### Aim
Reproduce every one of the rows below word for word, keeping their order.
>>>
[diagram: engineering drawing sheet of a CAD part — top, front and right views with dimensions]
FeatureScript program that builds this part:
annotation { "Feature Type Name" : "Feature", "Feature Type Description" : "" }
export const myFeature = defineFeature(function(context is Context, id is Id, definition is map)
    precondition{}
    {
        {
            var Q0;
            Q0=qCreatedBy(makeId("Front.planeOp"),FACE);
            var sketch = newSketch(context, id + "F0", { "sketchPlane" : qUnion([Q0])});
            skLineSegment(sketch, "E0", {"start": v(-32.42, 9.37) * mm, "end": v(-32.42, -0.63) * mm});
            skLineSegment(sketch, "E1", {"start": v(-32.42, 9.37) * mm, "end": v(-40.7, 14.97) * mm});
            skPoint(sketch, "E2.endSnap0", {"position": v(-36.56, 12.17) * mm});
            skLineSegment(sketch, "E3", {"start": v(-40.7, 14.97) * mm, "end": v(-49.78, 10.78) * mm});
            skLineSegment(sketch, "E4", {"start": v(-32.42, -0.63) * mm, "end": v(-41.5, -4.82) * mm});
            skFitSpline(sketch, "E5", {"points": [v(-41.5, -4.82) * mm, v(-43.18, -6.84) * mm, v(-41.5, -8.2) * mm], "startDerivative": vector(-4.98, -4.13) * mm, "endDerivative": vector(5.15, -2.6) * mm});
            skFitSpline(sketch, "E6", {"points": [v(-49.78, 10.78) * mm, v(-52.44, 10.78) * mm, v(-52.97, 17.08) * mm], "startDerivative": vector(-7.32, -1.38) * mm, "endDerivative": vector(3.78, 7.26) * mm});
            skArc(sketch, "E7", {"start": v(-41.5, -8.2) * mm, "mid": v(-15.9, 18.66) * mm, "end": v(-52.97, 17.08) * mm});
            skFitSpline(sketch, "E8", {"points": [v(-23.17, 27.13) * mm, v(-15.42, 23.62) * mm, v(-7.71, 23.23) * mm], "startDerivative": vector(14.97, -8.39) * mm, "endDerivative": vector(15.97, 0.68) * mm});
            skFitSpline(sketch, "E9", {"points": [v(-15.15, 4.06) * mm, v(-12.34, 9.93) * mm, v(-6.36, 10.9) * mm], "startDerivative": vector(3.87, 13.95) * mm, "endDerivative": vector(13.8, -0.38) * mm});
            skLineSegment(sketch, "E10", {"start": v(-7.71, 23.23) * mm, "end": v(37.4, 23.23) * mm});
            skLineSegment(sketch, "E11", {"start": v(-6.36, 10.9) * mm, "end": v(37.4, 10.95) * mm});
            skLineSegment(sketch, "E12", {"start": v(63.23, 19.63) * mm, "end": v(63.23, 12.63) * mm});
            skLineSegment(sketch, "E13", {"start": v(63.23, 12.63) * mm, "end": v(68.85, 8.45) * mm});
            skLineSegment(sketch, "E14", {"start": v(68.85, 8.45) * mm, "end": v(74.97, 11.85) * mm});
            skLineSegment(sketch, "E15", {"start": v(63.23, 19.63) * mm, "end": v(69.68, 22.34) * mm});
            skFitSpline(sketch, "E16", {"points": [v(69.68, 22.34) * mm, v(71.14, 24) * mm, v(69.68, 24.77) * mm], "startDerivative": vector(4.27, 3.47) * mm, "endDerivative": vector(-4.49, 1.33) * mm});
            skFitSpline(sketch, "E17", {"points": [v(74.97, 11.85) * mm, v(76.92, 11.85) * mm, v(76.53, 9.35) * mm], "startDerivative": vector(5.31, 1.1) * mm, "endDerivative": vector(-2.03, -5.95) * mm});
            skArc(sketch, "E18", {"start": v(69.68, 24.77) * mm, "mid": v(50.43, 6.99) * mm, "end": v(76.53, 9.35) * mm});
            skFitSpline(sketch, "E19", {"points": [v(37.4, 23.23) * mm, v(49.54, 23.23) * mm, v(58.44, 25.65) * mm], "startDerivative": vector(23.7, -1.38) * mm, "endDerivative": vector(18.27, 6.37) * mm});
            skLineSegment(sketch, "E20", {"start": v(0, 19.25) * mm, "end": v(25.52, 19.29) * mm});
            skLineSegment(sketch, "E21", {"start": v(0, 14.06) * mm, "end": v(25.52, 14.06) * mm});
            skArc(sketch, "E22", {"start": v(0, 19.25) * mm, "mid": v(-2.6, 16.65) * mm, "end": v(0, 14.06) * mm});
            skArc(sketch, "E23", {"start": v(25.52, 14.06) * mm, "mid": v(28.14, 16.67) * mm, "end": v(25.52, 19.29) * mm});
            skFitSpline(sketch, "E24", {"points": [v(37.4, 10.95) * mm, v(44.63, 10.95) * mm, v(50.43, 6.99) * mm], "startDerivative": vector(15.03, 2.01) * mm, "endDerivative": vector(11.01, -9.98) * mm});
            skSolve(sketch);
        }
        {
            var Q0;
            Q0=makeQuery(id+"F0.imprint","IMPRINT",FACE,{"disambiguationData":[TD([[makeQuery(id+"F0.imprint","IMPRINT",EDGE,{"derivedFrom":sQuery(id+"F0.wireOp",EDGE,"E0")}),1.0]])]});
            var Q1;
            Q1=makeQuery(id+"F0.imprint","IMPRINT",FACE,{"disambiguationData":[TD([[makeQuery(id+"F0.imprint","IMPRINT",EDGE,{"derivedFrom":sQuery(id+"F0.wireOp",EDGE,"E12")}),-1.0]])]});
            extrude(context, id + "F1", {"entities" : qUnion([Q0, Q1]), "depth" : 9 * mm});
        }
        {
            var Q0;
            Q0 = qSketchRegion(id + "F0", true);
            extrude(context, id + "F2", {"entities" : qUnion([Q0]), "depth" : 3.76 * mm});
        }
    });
<<<
### Solution below
[diagram: engineering drawing sheet of a CAD part — top, front and right views with dimensions]
FeatureScript program that builds this part:
annotation { "Feature Type Name" : "Feature", "Feature Type Description" : "" }
export const myFeature = defineFeature(function(context is Context, id is Id, definition is map)
    precondition{}
    {
        {
            var Q0;
            Q0=qCreatedBy(makeId("Front.planeOp"),FACE);
            var sketch = newSketch(context, id + "F0", { "sketchPlane" : qUnion([Q0])});
            skLineSegment(sketch, "E0", {"start": v(-32.42, 9.37) * mm, "end": v(-32.42, -0.63) * mm});
            skLineSegment(sketch, "E1", {"start": v(-32.42, 9.37) * mm, "end": v(-40.7, 14.97) * mm});
            skPoint(sketch, "E2.endSnap0", {"position": v(-36.56, 12.17) * mm});
            skLineSegment(sketch, "E3", {"start": v(-40.7, 14.97) * mm, "end": v(-49.78, 10.78) * mm});
            skLineSegment(sketch, "E4", {"start": v(-32.42, -0.63) * mm, "end": v(-41.5, -4.82) * mm});
            skFitSpline(sketch, "E5", {"points": [v(-41.5, -4.82) * mm, v(-43.18, -6.84) * mm, v(-41.5, -8.2) * mm], "startDerivative": vector(-4.98, -4.13) * mm, "endDerivative": vector(5.15, -2.6) * mm});
            skFitSpline(sketch, "E6", {"points": [v(-49.78, 10.78) * mm, v(-52.44, 10.78) * mm, v(-52.97, 17.08) * mm], "startDerivative": vector(-7.32, -1.38) * mm, "endDerivative": vector(3.78, 7.26) * mm});
            skArc(sketch, "E7", {"start": v(-41.5, -8.2) * mm, "mid": v(-15.9, 18.66) * mm, "end": v(-52.97, 17.08) * mm});
            skFitSpline(sketch, "E8", {"points": [v(-23.17, 27.13) * mm, v(-15.42, 23.62) * mm, v(-7.71, 23.23) * mm], "startDerivative": vector(14.97, -8.39) * mm, "endDerivative": vector(15.97, 0.68) * mm});
            skFitSpline(sketch, "E9", {"points": [v(-15.15, 4.06) * mm, v(-12.34, 9.93) * mm, v(-6.36, 10.9) * mm], "startDerivative": vector(3.87, 13.95) * mm, "endDerivative": vector(13.8, -0.38) * mm});
            skLineSegment(sketch, "E10", {"start": v(-7.71, 23.23) * mm, "end": v(37.4, 23.23) * mm});
            skLineSegment(sketch, "E11", {"start": v(-6.36, 10.9) * mm, "end": v(37.4, 10.95) * mm});
            skLineSegment(sketch, "E12", {"start": v(63.23, 19.63) * mm, "end": v(63.23, 12.63) * mm});
            skLineSegment(sketch, "E13", {"start": v(63.23, 12.63) * mm, "end": v(68.85, 8.45) * mm});
            skLineSegment(sketch, "E14", {"start": v(68.85, 8.45) * mm, "end": v(74.97, 11.85) * mm});
            skLineSegment(sketch, "E15", {"start": v(63.23, 19.63) * mm, "end": v(69.68, 22.34) * mm});
            skFitSpline(sketch, "E16", {"points": [v(69.68, 22.34) * mm, v(71.14, 24) * mm, v(69.68, 24.77) * mm], "startDerivative": vector(4.27, 3.47) * mm, "endDerivative": vector(-4.49, 1.33) * mm});
            skFitSpline(sketch, "E17", {"points": [v(74.97, 11.85) * mm, v(76.92, 11.85) * mm, v(76.53, 9.35) * mm], "startDerivative": vector(5.31, 1.1) * mm, "endDerivative": vector(-2.03, -5.95) * mm});
            skArc(sketch, "E18", {"start": v(69.68, 24.77) * mm, "mid": v(50.43, 6.99) * mm, "end": v(76.53, 9.35) * mm});
            skFitSpline(sketch, "E19", {"points": [v(37.4, 23.23) * mm, v(49.54, 23.23) * mm, v(58.44, 25.65) * mm], "startDerivative": vector(23.7, -1.38) * mm, "endDerivative": vector(18.27, 6.37) * mm});
            skLineSegment(sketch, "E20", {"start": v(0, 19.25) * mm, "end": v(25.52, 19.29) * mm});
            skLineSegment(sketch, "E21", {"start": v(0, 14.06) * mm, "end": v(25.52, 14.06) * mm});
            skArc(sketch, "E22", {"start": v(0, 19.25) * mm, "mid": v(-2.6, 16.65) * mm, "end": v(0, 14.06) * mm});
            skArc(sketch, "E23", {"start": v(25.52, 14.06) * mm, "mid": v(28.14, 16.67) * mm, "end": v(25.52, 19.29) * mm});
            skFitSpline(sketch, "E24", {"points": [v(37.4, 10.95) * mm, v(44.63, 10.95) * mm, v(50.43, 6.99) * mm], "startDerivative": vector(15.03, 2.01) * mm, "endDerivative": vector(11.01, -9.98) * mm});
            skSolve(sketch);
        }
        {
            var Q0;
            Q0=makeQuery(id+"F0.imprint","IMPRINT",FACE,{"disambiguationData":[TD([[makeQuery(id+"F0.imprint","IMPRINT",EDGE,{"derivedFrom":sQuery(id+"F0.wireOp",EDGE,"E0")}),1.0]])]});
            var Q1;
            Q1=makeQuery(id+"F0.imprint","IMPRINT",FACE,{"disambiguationData":[TD([[makeQuery(id+"F0.imprint","IMPRINT",EDGE,{"derivedFrom":sQuery(id+"F0.wireOp",EDGE,"E12")}),-1.0]])]});
            extrude(context, id + "F1", {"entities" : qUnion([Q0, Q1]), "depth" : 9 * mm});
        }
        {
            var Q0;
            Q0 = qSketchRegion(id + "F0", true);
            extrude(context, id + "F2", {"entities" : qUnion([Q0]), "depth" : 3.76 * mm});
        }
    });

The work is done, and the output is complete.